----- Passage to read -----
[Swift-devel] Comparing Swift and Hadoop

Mon May 14 17:49:22 CDT 2012

I quite don't see how Hadoop is tightly coupled - it's data parallel and
there isn't any message passing...

On Mon, May 14, 2012 at 5:15 PM, Allan Espinosa
<aespinosa at cs.uchicago.edu>wrote:

> Also, the point of the workflow systems was to make loose-coupling of
> apps to be parallelized easier.  If one is thinking to  invest on
> tight-coupling (be it MPI or Hadoop), then it can be assumed that you
> have specific optimizations in mind for your app.
>
> Allan
>
> 2012/5/14 Tim Armstrong <tim.g.armstrong at gmail.com>:
> > To be clear, I'm not making the case that it's impossible to implement
> > things in Swift that are implemented in MapReduce, just that Swift isn't
> > well suited to them, because it wasn't designed with them in mind.  I've
> > seen the argument before that MapReduce is a particular data flow DAG,
> and
> > that you can express arbitrary data flow DAGs in other systems, but I
> think
> > that somewhat misses the point of what MapReduce is trying to provide to
> > application developers.  By treating all tasks and data dependencies as
> > equivalent, it ignores all of the runtime infrastructure that MapReduce
> > inserts into the processes, and ignores, for example, some of the
> details of
> > how data is moved between mappers and reducers.
-----
(Job 1):
Answer these questions using the thread comparing Swift and Hadoop.
(a) What does the opening message say there isn't any of in Hadoop?
(b) In Allan Espinosa's message, what was the point of workflow systems?
(c) In Tim Armstrong's message, why isn't Swift well suited to things implemented in MapReduce?
(Job 2): Write the next part of the thread comparing Swift and Hadoop, picking up after its last sentence.
The rows were drawn from a different source than the thread above them.
----- The data -----
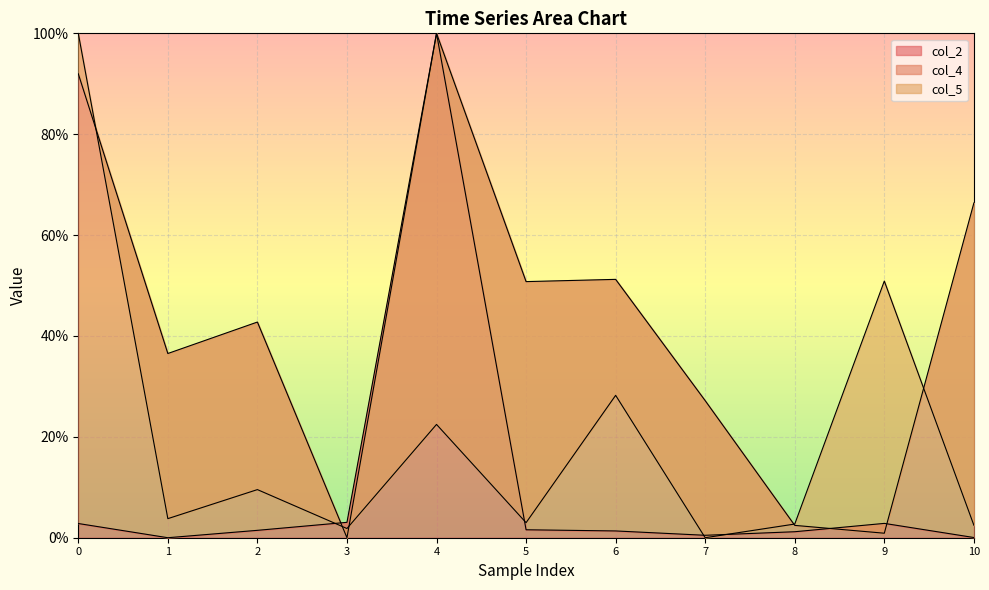

Does the chart display data point markers on the line(s)?

No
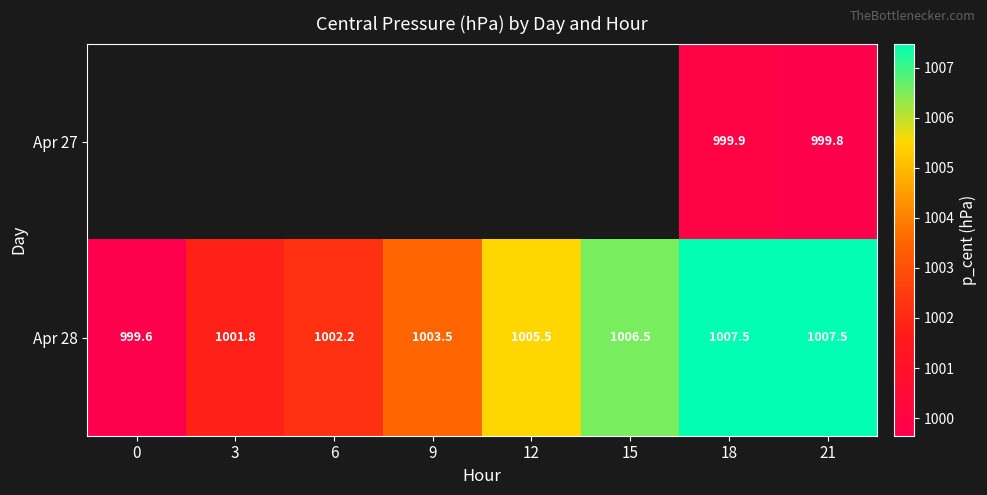

Is the value of Apr 28 at 3 greater than the value of Apr 27 at 18?

Yes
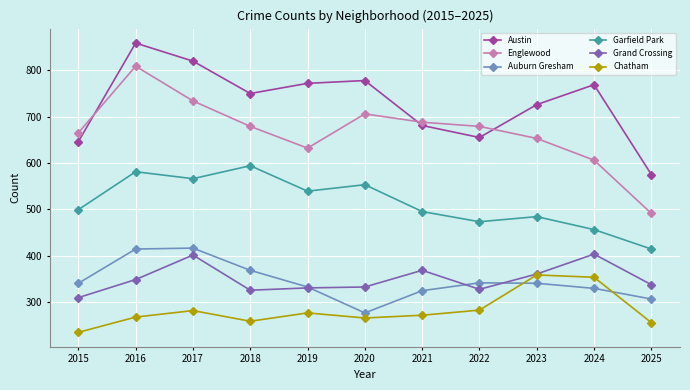

What is the value of the Garfield Park point at the 3rd from the left?

566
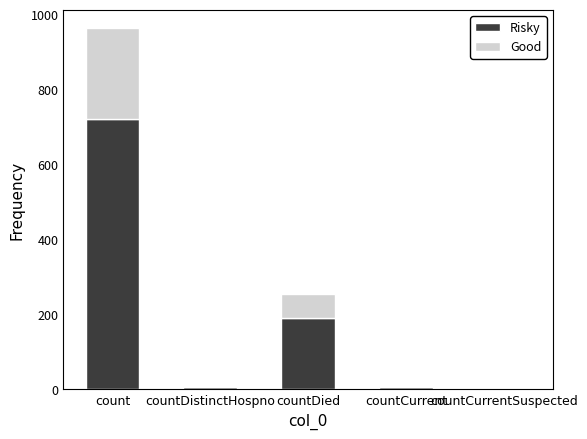

At which label is Risky closest to 361?

countDied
-----
(Task output 1):
(a) Message passing.
(b) To make loose-coupling of apps to be parallelized easier.
(c) Because it wasn't designed with them in mind.

(Task output 2):
> >
> > For example, a substantial amount of code in the Hadoop MapReduce code
> base
> > has to do with a) file formats b) compression c) checksums d)
> serialization
> > e) buffering input and output data and f) bucketing/sorting the data.
> This
> > is all difficult to implement well and important for many big data
> > applications.  I think that scientific workflow systems don't take any of
> > these things seriously since it isn't important for most canonical
> > scientific workflow applications.
> >
> > I think one of the other big differences is that Hadoop assumes that all
> you
> > have are a bunch of unreliable machines on a network, so that it must
> > provide its own a job scheduler and replicated distributed file system.
> > Swift, in contrast, seems mostly designed for systems where there is a
> > reliable shared file system, and where it acquires compute resources for
> a
> > fixed blocks of time from some existing cluster manager.  I know there
> are
> > ways you can have Swift/Coaster/Falkon run on networks of unreliable
> > machines, but it's not quite like Hadoop's job scheduler which is
> designed
> > to actually be the primary submission mechanism for a multi-user cluster.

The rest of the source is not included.